« Ni abus, ni fraudes, mais des situations médicales sérieuses » : les généralistes vent debout contre la pression de l’Assurance maladie sur les arrêts de travail

Dans un premier temps, ils seraient environ 500 médecins généralistes dans le viseur de l’Assurance maladie. Une nouvelle fois, comme en 2023-2024, il est question de « mise sous objectif ». Entendez, mettre la pression sur les praticiens les plus prescripteurs d’arrêts maladie, avec des objectifs chiffrés à la baisse à respecter dès le 1er septembre, alors qu’une deuxième série de mesures s’annonce déjà pour le 1er janvier 2026.

L’objectif affiché par l’Assurance maladie est de freiner la hausse continue des indemnités journalières, dont les dépenses ont augmenté de 6,7 % sur les quatre premiers mois de 2025, selon les résultats du comité d’alerte sur les dépenses d’assurance maladie. Un manque à gagner de 500 millions d’euros, assure-t-on. Les syndicats de médecins sont immédiatement montés au créneau.
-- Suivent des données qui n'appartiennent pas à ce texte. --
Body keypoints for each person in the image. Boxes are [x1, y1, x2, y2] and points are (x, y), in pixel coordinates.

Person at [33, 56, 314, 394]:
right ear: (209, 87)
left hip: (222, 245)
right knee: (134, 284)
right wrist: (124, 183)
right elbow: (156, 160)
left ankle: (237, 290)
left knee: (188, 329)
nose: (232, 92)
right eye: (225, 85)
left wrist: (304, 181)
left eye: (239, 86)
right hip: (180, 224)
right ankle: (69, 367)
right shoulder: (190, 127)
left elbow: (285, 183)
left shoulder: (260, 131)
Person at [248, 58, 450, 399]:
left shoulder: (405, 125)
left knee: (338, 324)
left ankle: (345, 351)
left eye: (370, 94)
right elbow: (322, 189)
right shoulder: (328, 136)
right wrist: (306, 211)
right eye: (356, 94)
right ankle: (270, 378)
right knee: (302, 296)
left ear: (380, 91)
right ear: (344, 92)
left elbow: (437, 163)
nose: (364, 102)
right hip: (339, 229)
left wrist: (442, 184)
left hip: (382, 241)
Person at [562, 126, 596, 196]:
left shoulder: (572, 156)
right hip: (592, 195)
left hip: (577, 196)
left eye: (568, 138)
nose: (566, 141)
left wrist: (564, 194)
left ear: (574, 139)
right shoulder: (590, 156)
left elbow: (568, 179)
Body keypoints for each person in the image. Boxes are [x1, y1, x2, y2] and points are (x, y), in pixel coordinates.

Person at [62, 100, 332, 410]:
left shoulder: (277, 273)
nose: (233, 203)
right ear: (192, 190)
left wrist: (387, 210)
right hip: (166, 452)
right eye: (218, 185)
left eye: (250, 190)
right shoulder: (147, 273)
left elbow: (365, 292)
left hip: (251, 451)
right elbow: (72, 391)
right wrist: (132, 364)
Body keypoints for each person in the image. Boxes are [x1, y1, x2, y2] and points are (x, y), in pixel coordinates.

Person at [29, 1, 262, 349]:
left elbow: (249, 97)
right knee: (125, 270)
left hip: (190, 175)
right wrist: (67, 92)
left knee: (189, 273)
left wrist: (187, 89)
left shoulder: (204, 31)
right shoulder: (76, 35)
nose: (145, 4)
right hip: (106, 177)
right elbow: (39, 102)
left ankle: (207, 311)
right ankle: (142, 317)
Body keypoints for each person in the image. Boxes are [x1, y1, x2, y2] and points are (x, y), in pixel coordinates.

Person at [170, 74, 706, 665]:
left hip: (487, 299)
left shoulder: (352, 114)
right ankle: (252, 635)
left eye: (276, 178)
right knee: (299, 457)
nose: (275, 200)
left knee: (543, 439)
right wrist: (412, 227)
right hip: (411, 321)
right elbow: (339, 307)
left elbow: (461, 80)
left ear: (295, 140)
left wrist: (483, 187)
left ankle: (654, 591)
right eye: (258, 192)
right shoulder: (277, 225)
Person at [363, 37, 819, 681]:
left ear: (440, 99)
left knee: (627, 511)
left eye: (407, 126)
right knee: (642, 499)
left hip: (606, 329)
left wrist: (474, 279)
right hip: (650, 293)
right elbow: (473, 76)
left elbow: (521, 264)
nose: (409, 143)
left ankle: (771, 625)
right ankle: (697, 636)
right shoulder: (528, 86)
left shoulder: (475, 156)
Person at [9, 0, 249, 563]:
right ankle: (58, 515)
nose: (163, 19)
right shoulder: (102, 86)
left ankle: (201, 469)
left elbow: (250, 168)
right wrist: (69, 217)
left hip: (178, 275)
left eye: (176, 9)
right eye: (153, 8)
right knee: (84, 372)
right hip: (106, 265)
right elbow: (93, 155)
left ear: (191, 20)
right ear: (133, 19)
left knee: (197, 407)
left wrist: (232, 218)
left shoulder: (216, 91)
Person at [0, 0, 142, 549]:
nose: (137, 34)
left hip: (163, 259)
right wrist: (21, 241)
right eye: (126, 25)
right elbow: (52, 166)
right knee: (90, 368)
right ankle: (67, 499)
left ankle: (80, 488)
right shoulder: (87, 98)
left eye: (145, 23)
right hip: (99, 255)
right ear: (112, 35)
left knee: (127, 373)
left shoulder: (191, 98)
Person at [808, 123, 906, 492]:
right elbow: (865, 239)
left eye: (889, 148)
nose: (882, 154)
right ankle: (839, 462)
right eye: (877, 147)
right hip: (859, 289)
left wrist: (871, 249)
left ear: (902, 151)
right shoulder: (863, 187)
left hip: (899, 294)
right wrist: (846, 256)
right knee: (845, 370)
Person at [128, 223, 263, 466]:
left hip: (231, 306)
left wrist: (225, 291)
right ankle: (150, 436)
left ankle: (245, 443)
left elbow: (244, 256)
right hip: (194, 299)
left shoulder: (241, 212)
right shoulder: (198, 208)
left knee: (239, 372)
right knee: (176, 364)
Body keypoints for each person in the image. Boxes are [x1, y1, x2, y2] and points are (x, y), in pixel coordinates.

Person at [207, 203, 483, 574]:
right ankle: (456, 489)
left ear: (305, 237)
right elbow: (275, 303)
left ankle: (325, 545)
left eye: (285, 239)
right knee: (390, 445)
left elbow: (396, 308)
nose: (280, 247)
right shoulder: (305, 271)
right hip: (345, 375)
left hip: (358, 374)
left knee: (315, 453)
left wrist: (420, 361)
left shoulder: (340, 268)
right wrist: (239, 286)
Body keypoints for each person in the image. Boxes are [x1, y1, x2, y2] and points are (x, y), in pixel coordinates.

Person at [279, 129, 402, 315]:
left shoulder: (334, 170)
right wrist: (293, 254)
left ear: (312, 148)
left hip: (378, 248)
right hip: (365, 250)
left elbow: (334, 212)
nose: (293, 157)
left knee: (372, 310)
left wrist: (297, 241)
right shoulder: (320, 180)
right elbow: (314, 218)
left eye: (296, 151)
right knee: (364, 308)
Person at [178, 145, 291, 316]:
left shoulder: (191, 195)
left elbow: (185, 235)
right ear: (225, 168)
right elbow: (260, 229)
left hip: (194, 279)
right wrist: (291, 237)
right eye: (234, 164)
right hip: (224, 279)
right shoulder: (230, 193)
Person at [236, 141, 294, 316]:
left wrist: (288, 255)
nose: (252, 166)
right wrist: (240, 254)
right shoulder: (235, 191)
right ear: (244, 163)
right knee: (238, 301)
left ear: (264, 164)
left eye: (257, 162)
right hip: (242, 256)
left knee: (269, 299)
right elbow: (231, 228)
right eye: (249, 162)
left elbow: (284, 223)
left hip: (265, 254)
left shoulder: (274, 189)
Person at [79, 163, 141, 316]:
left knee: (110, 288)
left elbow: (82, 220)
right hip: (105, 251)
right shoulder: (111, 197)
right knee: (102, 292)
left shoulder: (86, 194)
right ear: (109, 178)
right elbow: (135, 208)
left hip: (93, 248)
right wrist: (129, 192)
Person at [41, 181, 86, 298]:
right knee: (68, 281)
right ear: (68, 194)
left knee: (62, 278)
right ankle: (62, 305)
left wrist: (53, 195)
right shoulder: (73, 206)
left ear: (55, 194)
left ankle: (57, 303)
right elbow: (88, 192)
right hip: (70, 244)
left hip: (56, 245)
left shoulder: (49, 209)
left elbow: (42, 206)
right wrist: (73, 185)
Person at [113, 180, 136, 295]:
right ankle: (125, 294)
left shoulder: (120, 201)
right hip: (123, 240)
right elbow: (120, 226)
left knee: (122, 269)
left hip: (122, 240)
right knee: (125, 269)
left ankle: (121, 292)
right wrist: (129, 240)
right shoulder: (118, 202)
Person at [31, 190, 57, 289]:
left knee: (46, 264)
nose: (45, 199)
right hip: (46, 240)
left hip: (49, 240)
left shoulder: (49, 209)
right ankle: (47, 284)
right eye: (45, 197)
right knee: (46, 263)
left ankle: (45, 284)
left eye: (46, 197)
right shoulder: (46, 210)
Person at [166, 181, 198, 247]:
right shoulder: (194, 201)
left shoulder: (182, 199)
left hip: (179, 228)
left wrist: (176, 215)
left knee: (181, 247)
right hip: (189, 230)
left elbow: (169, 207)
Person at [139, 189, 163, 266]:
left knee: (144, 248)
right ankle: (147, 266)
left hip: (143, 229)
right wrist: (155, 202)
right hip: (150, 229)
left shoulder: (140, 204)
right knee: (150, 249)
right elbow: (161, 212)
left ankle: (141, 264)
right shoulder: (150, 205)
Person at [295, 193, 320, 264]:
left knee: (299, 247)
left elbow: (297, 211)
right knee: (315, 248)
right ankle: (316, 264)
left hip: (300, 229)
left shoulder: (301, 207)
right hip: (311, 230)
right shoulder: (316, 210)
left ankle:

« Ce qui nous pose problème, c’est que cette nouvelle campagne ne vise que les arrêts longs », a dénoncé la Dre Agnès Giannotti, présidente de MG France, lors d’une conférence de presse. C’est-à-dire des arrêts liés à des pathologies lourdes, comme un cancer ou des maladies professionnelles. La présidente de MG France l’affirme : « Ces prescriptions ne sont ni des abus, ni des fraudes, mais bien des réponses à des situations médicales sérieuses, sans autre solution immédiate pour le patient ».

Une impasse éthique

Réduire ces arrêts maladie reviendrait à une impasse éthique pour les praticiens. « Dans la plupart des cas, le médecin a une pratique parfaitement normale et raisonnable, et son seul moyen de baisser de 20 % le chiffre de prescription sera de brimer ses patients ». Les syndicats appellent les médecins concernés à refuser de signer ces « mises sous objectif ». Un refus qui déclenche automatiquement une « mise sous accord préalable ».

Désormais, chaque arrêt de travail prescrit devra obtenir l’aval du médecin-conseil de l’Assurance maladie, ce qui aura pour conséquence d’allonger les délais pour les patients et d’alourdir la charge administrative. Cette campagne lancée dans une pure logique d’économies ne fera que raviver la fracture entre les médecins et l’institution. Une fois de plus, c’est prendre le problème par le mauvais côté. Tous les baromètres qui se sont penchés sur l’absentéisme au travail dressent le même constat.

Un déni de la pénibilité du travail

En 2024, le groupe Apicil, acteur majeur de la prévoyance en France, expliquait notamment dans son « observatoire des arrêts de travail », que les principales causes des arrêts longs (supérieurs à 30 jours) sont les pathologies psychologiques (fatigue psychologique, dépression longue, syndromes de burn-out…) et les troubles musculo-squelettiques (TMS) pour les salariés des secteurs où la pénibilité est forte et pour ceux qui ont une posture « statique longue ».

Les salariés les plus à risque ? Sans surprise, on retrouve les travailleurs à faible qualification, les seniors, les femmes. Et parmi les secteurs le plus touchés : la santé, l’économie sociale, l’éducation, les transports, le commerce, l’industrie et le BTP. Pas besoin d’être grand spécialiste pour affirmer que le recul de l’âge de départ à la retraite ne fera qu’accentuer cette tendance. Une tendance déjà visible. Selon le baromètre 2022 de Malakoff Humains, depuis 2009, le taux d’emploi des 50-64 ans a progressé de 10 points, atteignant 67 %. Et 17 % des arrêts qui leur sont prescrits sont des arrêts longs.